Your investment decisions won’t be the same as your brother’s or your next-door-neighbor's. A number of factors influence the choices you make when you're deciding how to invest your money. Some of these choices, such as how much money to invest, depend on external factors. But other choices, such as the amount of risk you'll assume, relate to your internal psychology. Understanding the factors affecting individual choices for investing money may help you make better investment decisions.
Some people invest for college, some to fund retirement and others as a means of offsetting their tax burden or to increase wealth. Your investment goals will influence your investment choices. If your primary purpose is to minimize your tax burden, you’ll focus on investments in which the income is tax-free or tax-deferred. If you’re investing for college or retirement, you may choose investments that offer those benefits.
Younger people have more time to recover from market fluctuations, so they may generally assume investments with a higher risk. People who are at or near retirement age might depend on their investments to support them during their retirement years, so they tend to desire less risky investments to preserve their capital. People who need to draw income from their investments right away choose different investments than those who can let the income sit untouched for years.
Some investments, such as some mutual funds, stocks and bonds, require a larger outlay of cash up front. People who don’t have as much discretionary income may be limited in the investments they can make. People with less disposable income may avoid investments that require paying transaction fees.
Some people are more comfortable with risk than others. For some people, the possibility of losing money makes investments exciting. They accept that losses are a possibility, and they feel comfortable accepting a higher degree of risk for the chance of a bigger payoff in the long run.
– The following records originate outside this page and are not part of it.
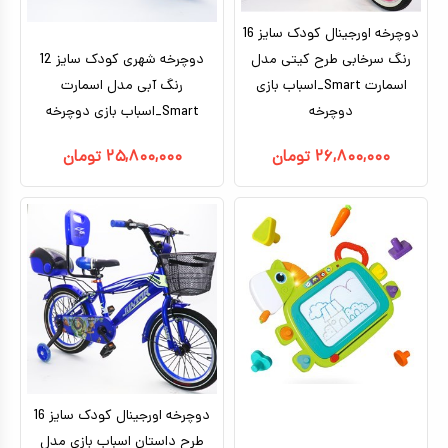
کیف و کوله پشتی
دوچرخه اورجینال کودک سایز 16
رنگ سرخابی طرح کیتی مدل
دوچرخه شهری کودک سایز 12
اسباب بازی علمی
اسمارت Smart_اسباب بازی
رنگ آبی مدل اسمارت
اسباب بازی مشاغل
دوچرخه
Smart_اسباب بازی دوچرخه
اسباب بازی لوازم خانگی
۲۶,۸۰۰,۰۰۰
تومان
۲۵,۸۰۰,۰۰۰
تومان
اتاق کودک
دوچرخه اورجینال کودک سایز 16
طرح داستان اسباب بازی مدل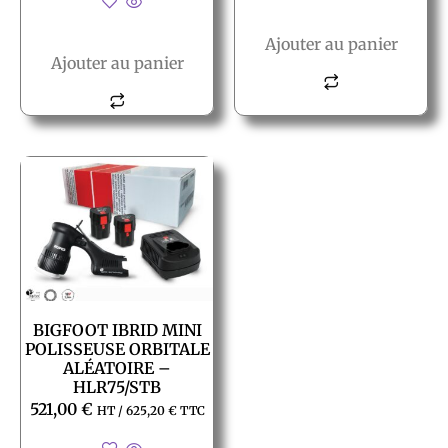
Ajouter au panier
Ajouter au panier
BIGFOOT IBRID MINI
POLISSEUSE ORBITALE
ALÉATOIRE –
HLR75/STB
521,00
€
HT /
625,20
€
TTC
Other people can’t tolerate risk at all. These people stick to safer investments with low degrees of risk.
A 2010 report issued by the U.S. Social Security Administration Office of Retirement and Disability Policy reported that people’s investment choices are influenced by the amount of information they receive about investing and their personal financial literacy. A person who is uneducated about investing may be afraid to invest at all, or he may stick to the limited areas with which he is already familiar.